Here is the code which writes my DataFrame to the DB:
import MySQLdb
import mysql.connector
from sqlalchemy import create_engine
from pandas.util.testing import test_parallel
engine = create_engine('mysql+mysqlconnector://root@localhost:3306/netflow_test', echo=False)
# max_allowed_packet = 1000M in mysql.conf
# no effect
# @test_parallel(num_threads=8)
def commit_flows(netflow_df2):
% time netflow_df2.to_sql(name='netflow_ids', con=engine, if_exists = 'append', index=False, chunksize=500)
commit_flows(netflow_df2)
Below is the %time
measurement of the function.
Multi-threading does not make this faster. It remains within 7000 - 8000 rows/s.

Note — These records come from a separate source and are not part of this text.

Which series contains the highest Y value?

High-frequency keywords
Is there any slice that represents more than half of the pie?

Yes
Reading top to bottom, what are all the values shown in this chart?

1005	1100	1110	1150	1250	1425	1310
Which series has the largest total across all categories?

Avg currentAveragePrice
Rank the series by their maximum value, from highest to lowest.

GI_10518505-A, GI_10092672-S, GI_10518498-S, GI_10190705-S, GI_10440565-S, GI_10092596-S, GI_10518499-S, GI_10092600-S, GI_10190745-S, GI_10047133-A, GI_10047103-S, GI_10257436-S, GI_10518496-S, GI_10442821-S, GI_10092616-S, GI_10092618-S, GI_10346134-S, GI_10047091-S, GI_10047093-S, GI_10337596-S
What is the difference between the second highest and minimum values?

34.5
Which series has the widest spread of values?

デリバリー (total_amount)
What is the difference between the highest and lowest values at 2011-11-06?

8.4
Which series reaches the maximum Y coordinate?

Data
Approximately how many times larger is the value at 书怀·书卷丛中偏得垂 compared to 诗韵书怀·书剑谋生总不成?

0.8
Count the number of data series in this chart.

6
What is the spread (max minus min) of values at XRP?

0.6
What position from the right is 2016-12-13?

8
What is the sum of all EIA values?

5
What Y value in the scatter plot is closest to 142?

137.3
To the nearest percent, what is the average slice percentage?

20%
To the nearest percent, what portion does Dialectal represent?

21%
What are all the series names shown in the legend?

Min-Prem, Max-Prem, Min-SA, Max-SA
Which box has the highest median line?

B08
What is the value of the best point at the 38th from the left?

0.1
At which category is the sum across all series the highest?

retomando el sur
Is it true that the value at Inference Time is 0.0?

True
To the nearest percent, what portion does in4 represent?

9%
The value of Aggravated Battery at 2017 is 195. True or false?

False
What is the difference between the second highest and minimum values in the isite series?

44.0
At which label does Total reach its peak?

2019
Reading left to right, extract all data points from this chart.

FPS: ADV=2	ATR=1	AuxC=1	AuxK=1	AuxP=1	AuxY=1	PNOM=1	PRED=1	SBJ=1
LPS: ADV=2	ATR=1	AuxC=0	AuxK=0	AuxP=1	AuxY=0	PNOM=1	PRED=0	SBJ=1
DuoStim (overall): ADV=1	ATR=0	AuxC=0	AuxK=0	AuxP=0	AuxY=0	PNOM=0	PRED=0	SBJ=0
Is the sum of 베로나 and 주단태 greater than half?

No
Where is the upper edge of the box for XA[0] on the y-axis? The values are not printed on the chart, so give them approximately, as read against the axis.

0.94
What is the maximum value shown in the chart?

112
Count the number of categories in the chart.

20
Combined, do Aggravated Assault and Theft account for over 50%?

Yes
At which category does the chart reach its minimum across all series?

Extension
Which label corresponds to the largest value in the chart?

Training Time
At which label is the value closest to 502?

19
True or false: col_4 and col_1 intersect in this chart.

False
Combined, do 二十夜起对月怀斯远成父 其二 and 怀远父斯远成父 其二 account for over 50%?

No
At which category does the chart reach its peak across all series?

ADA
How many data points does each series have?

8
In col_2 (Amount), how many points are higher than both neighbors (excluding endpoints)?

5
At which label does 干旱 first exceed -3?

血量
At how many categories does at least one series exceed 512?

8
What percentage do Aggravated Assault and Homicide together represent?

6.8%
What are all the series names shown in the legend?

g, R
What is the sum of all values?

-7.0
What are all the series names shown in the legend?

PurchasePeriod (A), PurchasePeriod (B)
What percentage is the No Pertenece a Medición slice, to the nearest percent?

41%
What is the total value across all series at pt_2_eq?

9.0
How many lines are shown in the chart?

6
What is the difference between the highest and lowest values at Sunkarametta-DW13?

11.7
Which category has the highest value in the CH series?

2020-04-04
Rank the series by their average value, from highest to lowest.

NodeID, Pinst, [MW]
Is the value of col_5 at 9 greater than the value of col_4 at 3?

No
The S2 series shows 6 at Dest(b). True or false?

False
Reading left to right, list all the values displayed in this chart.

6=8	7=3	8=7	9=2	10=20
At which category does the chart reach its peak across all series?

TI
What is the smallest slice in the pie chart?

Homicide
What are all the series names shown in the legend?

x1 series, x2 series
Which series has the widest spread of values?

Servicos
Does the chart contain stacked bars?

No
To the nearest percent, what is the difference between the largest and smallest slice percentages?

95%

CPU times: user 2min 6s, sys: 1.69 s, total: 2min 8s Wall time: 2min 18s
I also increased the max_allowed_packet
size to commit in bulk, with a larger chunk size. Still not faster.
Here is the shape of the DataFrame:
netflow_df2.shape
(1015391, 20)
Does anyone know how I can make this faster?
In case someones gets a similar situation:
I removed SQlalchemy and used the (deprecated) MySQL flavor for Pandas' to_sql()
function. The speedup is more than 120 %. I don't recommend to use this, but it works for me at the moment.
import MySQLdb
import mysql.connector
from sqlalchemy import create_engine
from pandas.util.testing import test_parallel
engine = MySQLdb.connect("127.0.0.1","root","","netflow_test")
# engine = create_engine('mysql+mysqlconnector://root@localhost:3306/netflow_test', echo=False)
# @test_parallel(num_threads=8)
def commit_flows(netflow_df2):
% time netflow_df2.to_sql(name='netflow_ids', flavor='mysql', con=engine, if_exists = 'append', index=False, chunksize=50000)
commit_flows(netflow_df2)
If I find out how to convince memSQL to accept a large query (similar to MySQL's max_allowed_packet = 1000M
in mysql.conf) I will be even faster. I should be able to hit more than 50000 rows per second here.
CPU times: user 28.7 s, sys: 797 ms, total: 29.5 s
Wall time: 38.2 s
126s before. 38.2s now.